> **Article**
=-=-=
Net neutrality: alliance files complaint against Telekom
An alliance of several organizations has submitted a complaint to the Federal Network Agency due to alleged violations of net neutrality obligations.
(Image: Iven O. Schloesser/Shutterstock.com)
Deutsche Telekom is drawing sharp criticism from an alliance from civil society: together, the Austrian digital rights organization Epicenter.works, the German Federation of Consumer Organizations (vzbv), the Society for Civil Liberties (GFF) and Stanford professor Barbara von Schewick have filed a complaint with the Federal Network Agency. Telekom is creating "artificial bottlenecks at the access points to its network", the alliance announced on Monday.
Peering and transit
The background to the complaint is Telekom's peering and transit practice, which in the opinion of the complainants violates the European legal framework. This concerns the question of the conditions under which data traffic enters those sub-networks that ensure access to the end customer. With a good 17 million fixed network contracts and almost 70 million mobile phone contracts in Germany, Deutsche Telekom is the clear market leader in this country. In the view of the critics, it can control which applications from which providers work smoothly for customers and which do not.
=-=-=
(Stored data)
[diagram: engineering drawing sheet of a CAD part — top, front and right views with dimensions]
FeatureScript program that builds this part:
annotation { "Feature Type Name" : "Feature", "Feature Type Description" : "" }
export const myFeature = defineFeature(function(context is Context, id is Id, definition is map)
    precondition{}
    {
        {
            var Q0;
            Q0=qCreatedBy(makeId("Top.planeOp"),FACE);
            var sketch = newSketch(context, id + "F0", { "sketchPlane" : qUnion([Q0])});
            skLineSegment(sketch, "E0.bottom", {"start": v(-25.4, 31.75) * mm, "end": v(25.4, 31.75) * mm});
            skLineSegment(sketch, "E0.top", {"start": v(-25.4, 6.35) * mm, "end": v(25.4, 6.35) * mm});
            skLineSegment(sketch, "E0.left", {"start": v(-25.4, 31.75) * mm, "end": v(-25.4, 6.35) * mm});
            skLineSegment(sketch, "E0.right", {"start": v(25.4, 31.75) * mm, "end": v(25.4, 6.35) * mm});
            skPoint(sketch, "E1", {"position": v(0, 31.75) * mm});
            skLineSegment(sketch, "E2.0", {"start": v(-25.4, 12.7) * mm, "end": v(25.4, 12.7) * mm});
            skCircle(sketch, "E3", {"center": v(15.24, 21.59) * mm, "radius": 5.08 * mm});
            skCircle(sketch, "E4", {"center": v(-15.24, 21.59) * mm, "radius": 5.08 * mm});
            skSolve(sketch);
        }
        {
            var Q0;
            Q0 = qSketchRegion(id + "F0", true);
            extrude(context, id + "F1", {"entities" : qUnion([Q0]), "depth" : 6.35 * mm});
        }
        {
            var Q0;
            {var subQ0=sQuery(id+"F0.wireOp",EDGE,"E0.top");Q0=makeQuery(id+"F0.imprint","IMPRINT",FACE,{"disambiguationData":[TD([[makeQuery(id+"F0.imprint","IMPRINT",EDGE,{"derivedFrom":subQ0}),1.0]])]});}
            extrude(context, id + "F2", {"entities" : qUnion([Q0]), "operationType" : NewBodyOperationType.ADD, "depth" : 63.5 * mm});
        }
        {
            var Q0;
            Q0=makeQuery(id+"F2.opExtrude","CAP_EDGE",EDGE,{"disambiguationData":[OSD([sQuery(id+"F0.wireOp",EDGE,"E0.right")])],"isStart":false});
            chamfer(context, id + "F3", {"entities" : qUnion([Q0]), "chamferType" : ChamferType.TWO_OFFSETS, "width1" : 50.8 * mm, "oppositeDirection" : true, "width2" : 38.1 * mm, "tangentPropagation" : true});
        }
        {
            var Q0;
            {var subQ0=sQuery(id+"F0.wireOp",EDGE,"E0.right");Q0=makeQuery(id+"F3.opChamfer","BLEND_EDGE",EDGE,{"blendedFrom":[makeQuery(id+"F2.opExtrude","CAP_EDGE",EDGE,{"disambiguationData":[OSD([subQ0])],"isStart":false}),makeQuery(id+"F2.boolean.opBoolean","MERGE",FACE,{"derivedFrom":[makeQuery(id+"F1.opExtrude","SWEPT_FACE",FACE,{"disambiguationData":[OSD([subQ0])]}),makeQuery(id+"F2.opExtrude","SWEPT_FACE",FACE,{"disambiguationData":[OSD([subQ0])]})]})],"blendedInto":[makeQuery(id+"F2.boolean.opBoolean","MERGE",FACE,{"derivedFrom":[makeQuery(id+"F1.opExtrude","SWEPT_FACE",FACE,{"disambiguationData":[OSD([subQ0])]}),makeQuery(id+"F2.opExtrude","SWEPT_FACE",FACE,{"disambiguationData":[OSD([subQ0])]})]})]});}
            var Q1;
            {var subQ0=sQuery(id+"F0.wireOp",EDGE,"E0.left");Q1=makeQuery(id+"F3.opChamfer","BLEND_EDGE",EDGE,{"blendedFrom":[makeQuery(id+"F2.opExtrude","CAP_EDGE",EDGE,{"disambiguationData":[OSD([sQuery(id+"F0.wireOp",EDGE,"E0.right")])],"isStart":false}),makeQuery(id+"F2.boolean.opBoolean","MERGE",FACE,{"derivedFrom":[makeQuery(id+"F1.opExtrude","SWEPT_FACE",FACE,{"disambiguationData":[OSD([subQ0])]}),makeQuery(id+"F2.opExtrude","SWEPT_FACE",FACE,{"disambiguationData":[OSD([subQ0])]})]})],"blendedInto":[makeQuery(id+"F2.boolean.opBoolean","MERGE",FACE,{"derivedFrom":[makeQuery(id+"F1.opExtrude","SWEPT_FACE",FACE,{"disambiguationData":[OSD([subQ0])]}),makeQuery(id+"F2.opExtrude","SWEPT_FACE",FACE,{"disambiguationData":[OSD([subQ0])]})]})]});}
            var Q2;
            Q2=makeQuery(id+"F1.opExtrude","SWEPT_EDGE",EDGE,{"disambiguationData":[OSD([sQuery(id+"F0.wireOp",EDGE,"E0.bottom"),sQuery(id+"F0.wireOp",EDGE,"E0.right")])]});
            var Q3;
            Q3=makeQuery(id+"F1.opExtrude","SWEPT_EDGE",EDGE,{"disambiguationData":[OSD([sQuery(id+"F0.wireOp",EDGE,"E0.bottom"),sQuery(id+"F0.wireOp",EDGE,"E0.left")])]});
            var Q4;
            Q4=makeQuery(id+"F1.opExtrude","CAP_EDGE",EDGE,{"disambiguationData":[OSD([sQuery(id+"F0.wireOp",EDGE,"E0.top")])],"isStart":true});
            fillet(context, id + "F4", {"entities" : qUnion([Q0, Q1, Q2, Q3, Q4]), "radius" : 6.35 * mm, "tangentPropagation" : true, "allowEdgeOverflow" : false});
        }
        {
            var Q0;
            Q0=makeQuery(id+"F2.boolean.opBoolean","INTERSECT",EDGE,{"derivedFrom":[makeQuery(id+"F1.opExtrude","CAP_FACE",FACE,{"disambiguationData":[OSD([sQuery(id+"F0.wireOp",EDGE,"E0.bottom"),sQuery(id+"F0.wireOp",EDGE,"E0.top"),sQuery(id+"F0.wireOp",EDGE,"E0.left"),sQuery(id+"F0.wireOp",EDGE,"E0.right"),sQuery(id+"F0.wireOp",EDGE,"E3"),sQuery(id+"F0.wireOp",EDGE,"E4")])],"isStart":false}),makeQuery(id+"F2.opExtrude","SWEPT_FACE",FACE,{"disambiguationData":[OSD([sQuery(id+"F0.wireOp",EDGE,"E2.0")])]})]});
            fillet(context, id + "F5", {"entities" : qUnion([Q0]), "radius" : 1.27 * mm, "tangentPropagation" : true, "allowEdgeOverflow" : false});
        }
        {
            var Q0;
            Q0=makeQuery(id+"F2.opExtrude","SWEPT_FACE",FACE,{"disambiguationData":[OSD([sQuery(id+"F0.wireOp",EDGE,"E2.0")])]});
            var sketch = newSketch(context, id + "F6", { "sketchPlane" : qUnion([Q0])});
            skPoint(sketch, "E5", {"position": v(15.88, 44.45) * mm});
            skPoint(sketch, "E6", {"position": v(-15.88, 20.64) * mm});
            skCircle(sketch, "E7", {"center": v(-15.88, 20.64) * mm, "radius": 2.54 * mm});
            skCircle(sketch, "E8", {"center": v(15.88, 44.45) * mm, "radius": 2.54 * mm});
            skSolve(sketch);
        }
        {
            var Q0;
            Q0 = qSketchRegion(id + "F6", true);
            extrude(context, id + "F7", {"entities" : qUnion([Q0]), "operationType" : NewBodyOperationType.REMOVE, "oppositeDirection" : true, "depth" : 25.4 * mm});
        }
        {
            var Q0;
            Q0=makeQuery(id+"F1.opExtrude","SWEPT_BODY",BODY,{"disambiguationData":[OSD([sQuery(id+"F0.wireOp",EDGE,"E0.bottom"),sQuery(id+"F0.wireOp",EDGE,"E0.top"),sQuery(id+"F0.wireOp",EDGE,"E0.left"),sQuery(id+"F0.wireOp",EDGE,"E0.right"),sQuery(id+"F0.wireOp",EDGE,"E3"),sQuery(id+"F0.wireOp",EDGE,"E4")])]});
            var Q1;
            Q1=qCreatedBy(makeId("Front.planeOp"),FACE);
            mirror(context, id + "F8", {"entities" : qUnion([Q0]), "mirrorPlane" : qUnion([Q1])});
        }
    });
=-=-=
> **Prompt 1**
Put this sentence from the net neutrality article into Spanish: "With a good 17 million fixed network contracts and almost 70 million mobile phone contracts in Germany, Deutsche Telekom is the clear market leader in this country."
> **Prompt 2**
In the net neutrality article, switch "sharp criticism" to "heavy criticism" and write out the passage from "Deutsche Telekom is drawing" to "announced on Monday.".
You won't need the listing for any of this.

> **Exercise response 1**
Con algo más de 17 millones de contratos de red fija y casi 70 millones de contratos de telefonía móvil en Alemania, Deutsche Telekom es el claro líder del mercado en este país.

> **Exercise response 2**
Deutsche Telekom is drawing heavy criticism from an alliance from civil society: together, the Austrian digital rights organization Epicenter.works, the German Federation of Consumer Organizations (vzbv), the Society for Civil Liberties (GFF) and Stanford professor Barbara von Schewick have filed a complaint with the Federal Network Agency. Telekom is creating "artificial bottlenecks at the access points to its network", the alliance announced on Monday.